The refiner, owned by Indian billionaire Mukesh Ambani, is buying discounted cargoes of crude after self-sanctions on Russian fuels by some European Union companies pushed up margins on some oil products to three-year highs.
Reliance’s giant twin refineries can process about 1.4 million barrels daily of almost all varieties of crude. The firm is also known for its agility in oil trading, which helps it benefit from price swings.
“We have minimized feedstock cost by sourcing arbitrage barrels,” Joint Chief Financial Officer V. Srikanth said in a briefing Friday.
Indian refiners have been soaking up discounted barrels shunned by the U.S. and its allies seeking to isolate Vladimir Putin’s government.

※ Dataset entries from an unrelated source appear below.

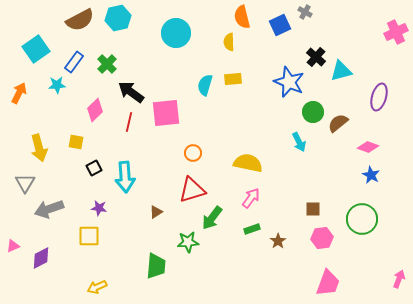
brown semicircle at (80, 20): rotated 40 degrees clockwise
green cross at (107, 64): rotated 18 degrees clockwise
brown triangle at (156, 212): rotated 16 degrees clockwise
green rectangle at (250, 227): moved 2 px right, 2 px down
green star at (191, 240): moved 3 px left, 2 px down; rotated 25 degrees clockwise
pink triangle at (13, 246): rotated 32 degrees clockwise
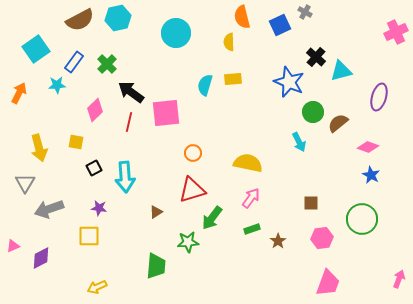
brown square at (313, 209): moved 2 px left, 6 px up
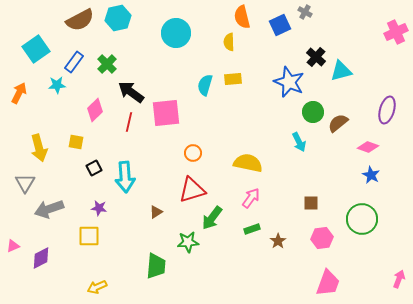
purple ellipse at (379, 97): moved 8 px right, 13 px down
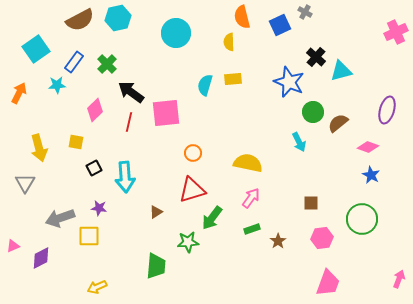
gray arrow at (49, 209): moved 11 px right, 9 px down
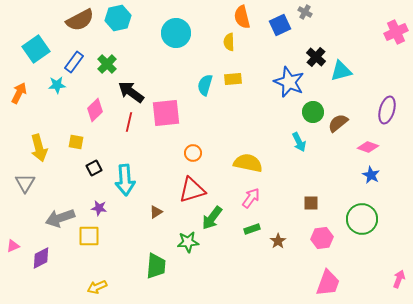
cyan arrow at (125, 177): moved 3 px down
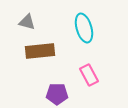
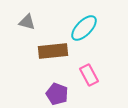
cyan ellipse: rotated 60 degrees clockwise
brown rectangle: moved 13 px right
purple pentagon: rotated 20 degrees clockwise
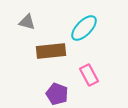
brown rectangle: moved 2 px left
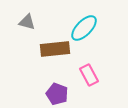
brown rectangle: moved 4 px right, 2 px up
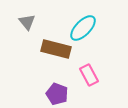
gray triangle: rotated 36 degrees clockwise
cyan ellipse: moved 1 px left
brown rectangle: moved 1 px right; rotated 20 degrees clockwise
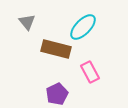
cyan ellipse: moved 1 px up
pink rectangle: moved 1 px right, 3 px up
purple pentagon: rotated 25 degrees clockwise
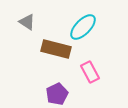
gray triangle: rotated 18 degrees counterclockwise
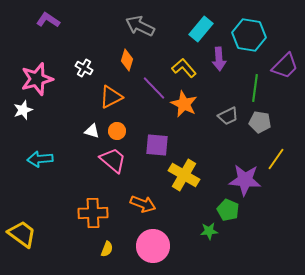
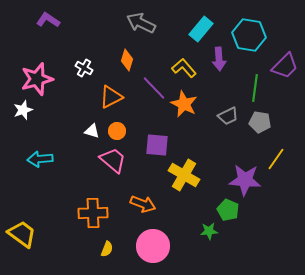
gray arrow: moved 1 px right, 3 px up
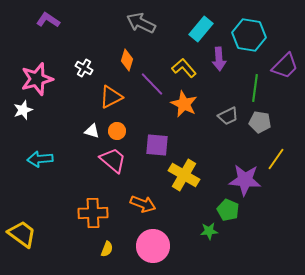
purple line: moved 2 px left, 4 px up
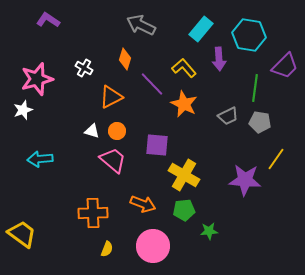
gray arrow: moved 2 px down
orange diamond: moved 2 px left, 1 px up
green pentagon: moved 44 px left; rotated 30 degrees counterclockwise
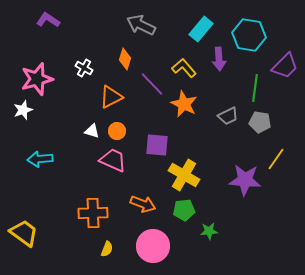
pink trapezoid: rotated 16 degrees counterclockwise
yellow trapezoid: moved 2 px right, 1 px up
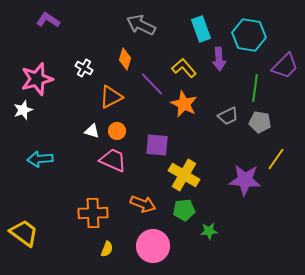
cyan rectangle: rotated 60 degrees counterclockwise
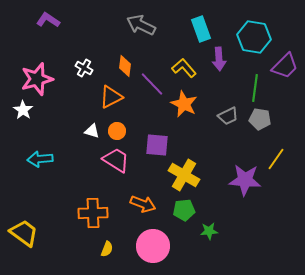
cyan hexagon: moved 5 px right, 2 px down
orange diamond: moved 7 px down; rotated 10 degrees counterclockwise
white star: rotated 18 degrees counterclockwise
gray pentagon: moved 3 px up
pink trapezoid: moved 3 px right; rotated 8 degrees clockwise
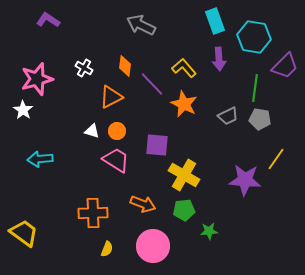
cyan rectangle: moved 14 px right, 8 px up
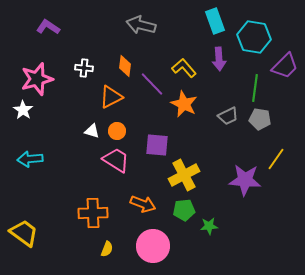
purple L-shape: moved 7 px down
gray arrow: rotated 12 degrees counterclockwise
white cross: rotated 24 degrees counterclockwise
cyan arrow: moved 10 px left
yellow cross: rotated 32 degrees clockwise
green star: moved 5 px up
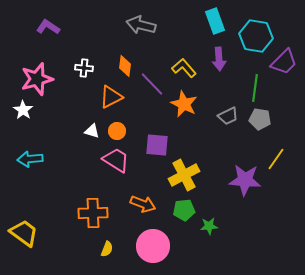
cyan hexagon: moved 2 px right, 1 px up
purple trapezoid: moved 1 px left, 4 px up
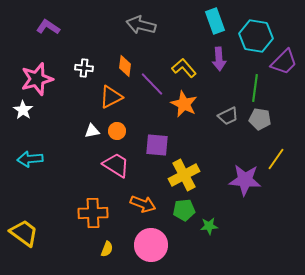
white triangle: rotated 28 degrees counterclockwise
pink trapezoid: moved 5 px down
pink circle: moved 2 px left, 1 px up
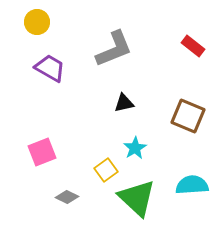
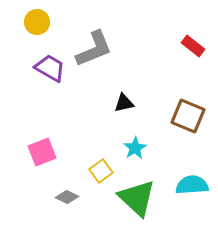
gray L-shape: moved 20 px left
yellow square: moved 5 px left, 1 px down
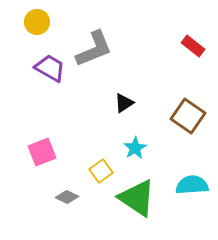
black triangle: rotated 20 degrees counterclockwise
brown square: rotated 12 degrees clockwise
green triangle: rotated 9 degrees counterclockwise
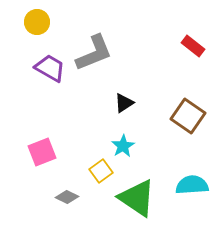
gray L-shape: moved 4 px down
cyan star: moved 12 px left, 2 px up
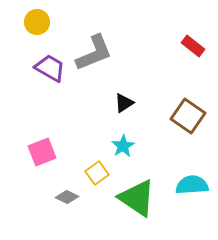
yellow square: moved 4 px left, 2 px down
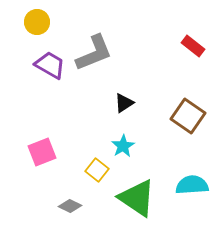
purple trapezoid: moved 3 px up
yellow square: moved 3 px up; rotated 15 degrees counterclockwise
gray diamond: moved 3 px right, 9 px down
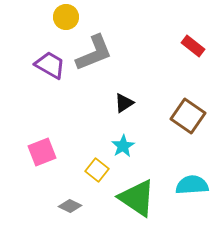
yellow circle: moved 29 px right, 5 px up
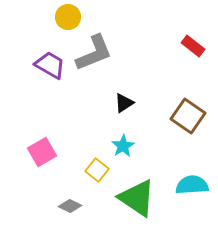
yellow circle: moved 2 px right
pink square: rotated 8 degrees counterclockwise
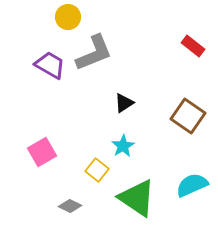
cyan semicircle: rotated 20 degrees counterclockwise
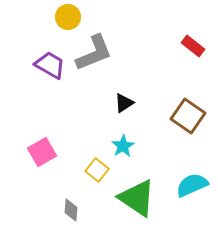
gray diamond: moved 1 px right, 4 px down; rotated 70 degrees clockwise
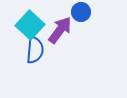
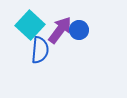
blue circle: moved 2 px left, 18 px down
blue semicircle: moved 5 px right
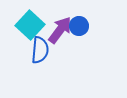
blue circle: moved 4 px up
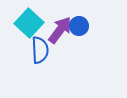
cyan square: moved 1 px left, 2 px up
blue semicircle: rotated 8 degrees counterclockwise
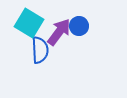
cyan square: rotated 12 degrees counterclockwise
purple arrow: moved 1 px left, 2 px down
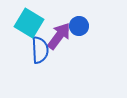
purple arrow: moved 4 px down
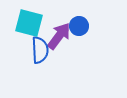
cyan square: rotated 16 degrees counterclockwise
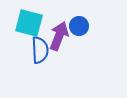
purple arrow: rotated 16 degrees counterclockwise
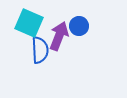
cyan square: rotated 8 degrees clockwise
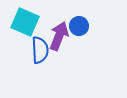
cyan square: moved 4 px left, 1 px up
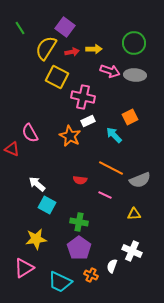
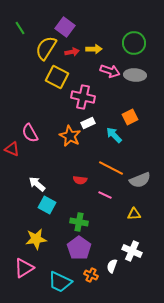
white rectangle: moved 2 px down
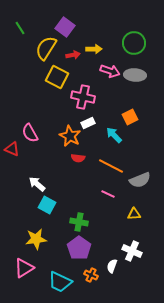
red arrow: moved 1 px right, 3 px down
orange line: moved 2 px up
red semicircle: moved 2 px left, 22 px up
pink line: moved 3 px right, 1 px up
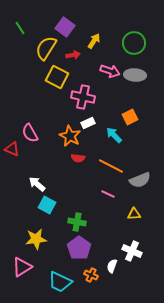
yellow arrow: moved 8 px up; rotated 56 degrees counterclockwise
green cross: moved 2 px left
pink triangle: moved 2 px left, 1 px up
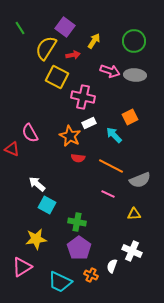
green circle: moved 2 px up
white rectangle: moved 1 px right
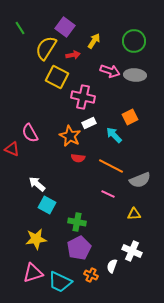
purple pentagon: rotated 10 degrees clockwise
pink triangle: moved 11 px right, 6 px down; rotated 15 degrees clockwise
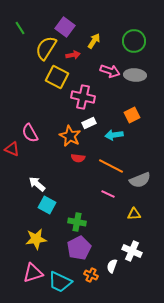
orange square: moved 2 px right, 2 px up
cyan arrow: rotated 54 degrees counterclockwise
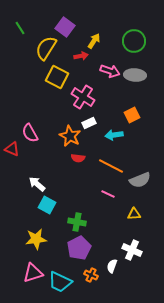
red arrow: moved 8 px right, 1 px down
pink cross: rotated 20 degrees clockwise
white cross: moved 1 px up
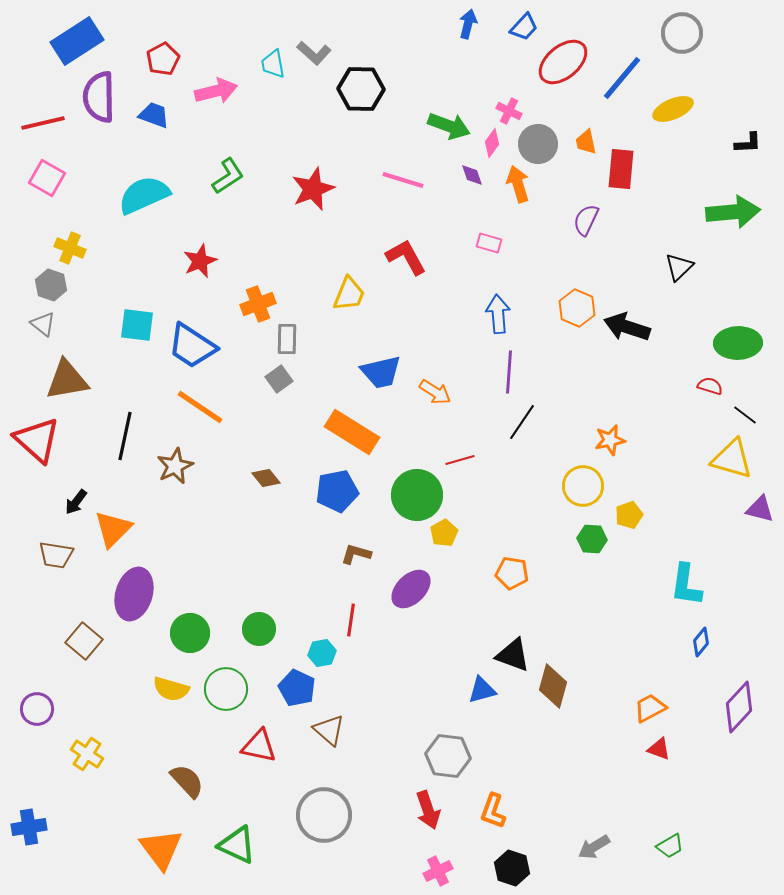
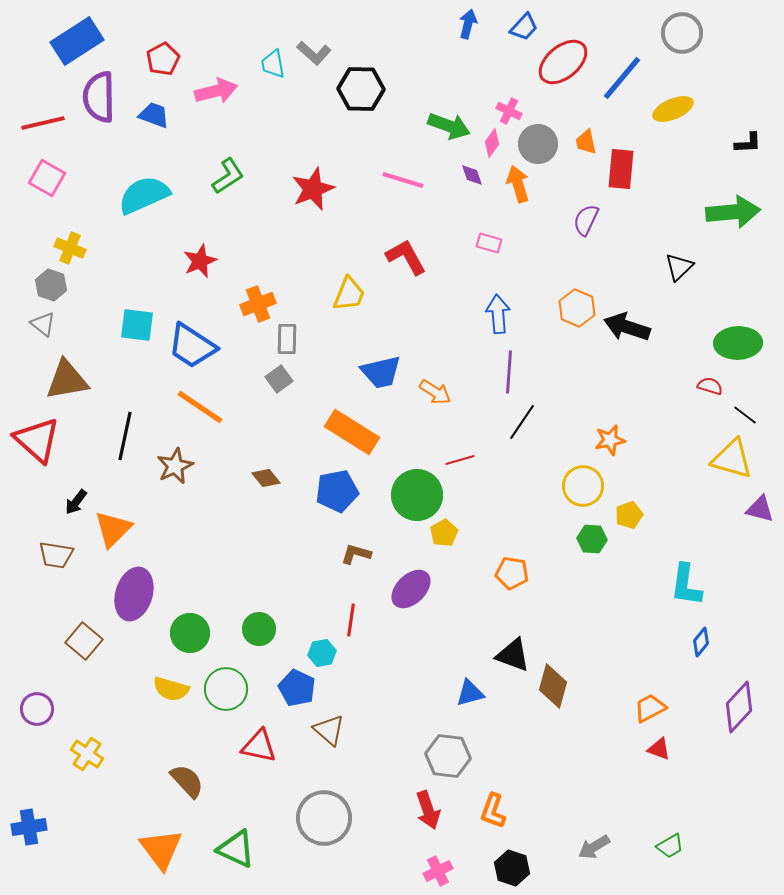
blue triangle at (482, 690): moved 12 px left, 3 px down
gray circle at (324, 815): moved 3 px down
green triangle at (237, 845): moved 1 px left, 4 px down
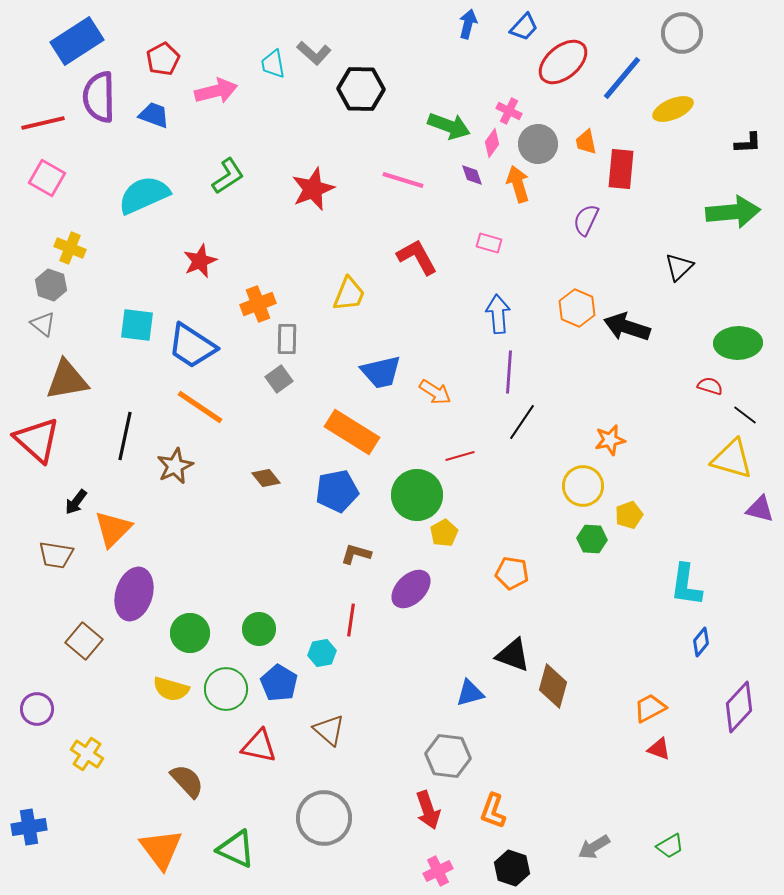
red L-shape at (406, 257): moved 11 px right
red line at (460, 460): moved 4 px up
blue pentagon at (297, 688): moved 18 px left, 5 px up; rotated 6 degrees clockwise
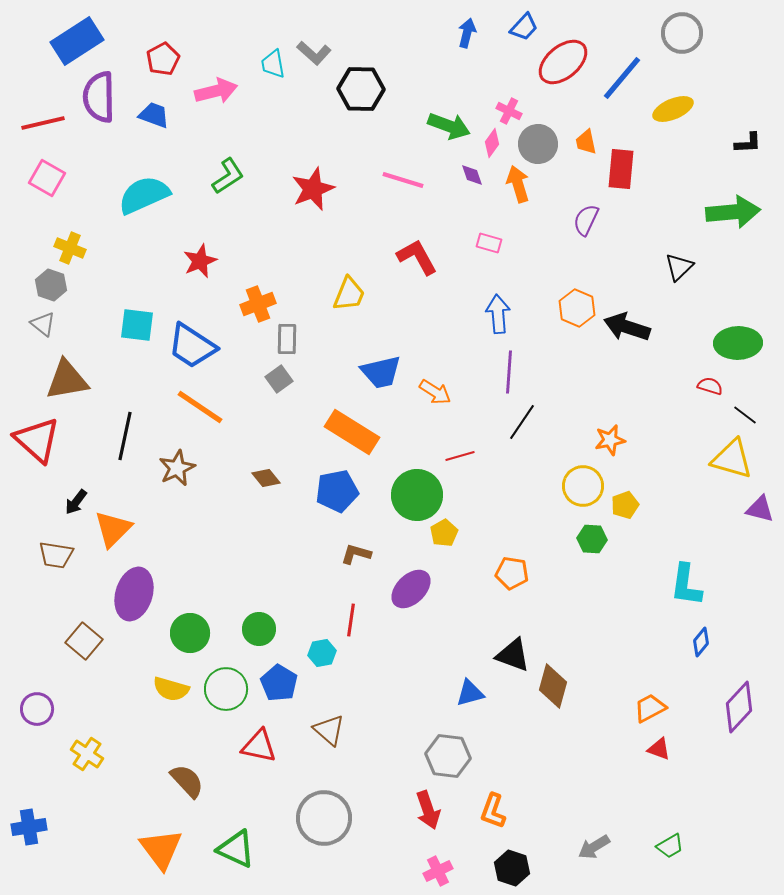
blue arrow at (468, 24): moved 1 px left, 9 px down
brown star at (175, 466): moved 2 px right, 2 px down
yellow pentagon at (629, 515): moved 4 px left, 10 px up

Flows of Russian oil to India aren’t sanctioned, and while purchases remain minuscule in comparison to India’s total consumption, they help keep a lid on rapidly accelerating inflation that’s stoking protests in other parts of the subcontinent.
State-owned and private refiners in the world’s third-biggest oil importer have bought more than 40 million barrels of Russian crude since the war in late February, Bloomberg has reported.
Diesel margins shot up 71% in January-March from the previous quarter, while those on gasoline were up 17% and naphtha prices rose 18.5%, according to a presentation by the company.
Mumbai-based Reliance, which earns about 60% of its income from oil, reported lower-than-expected quarterly profit Friday as higher tax liabilities and costs across other parts of the conglomerate offset gains made from fuel exports. Net income rose 22% to 162 billion rupees ($2.1 billion) in the three months ended March 31, falling short of the average 168.2 billion rupee profit estimated by a Bloomberg survey of analysts.
“Reduced diesel imports by Europe from Russia and low global inventories” will support margins, Srikanth said. However, a possible disruption from the coronavirus surge in China and other supply chain issues could hurt demand, he added.
This story has been published from a wire agency feed without modifications to the text. Only the headline has been changed.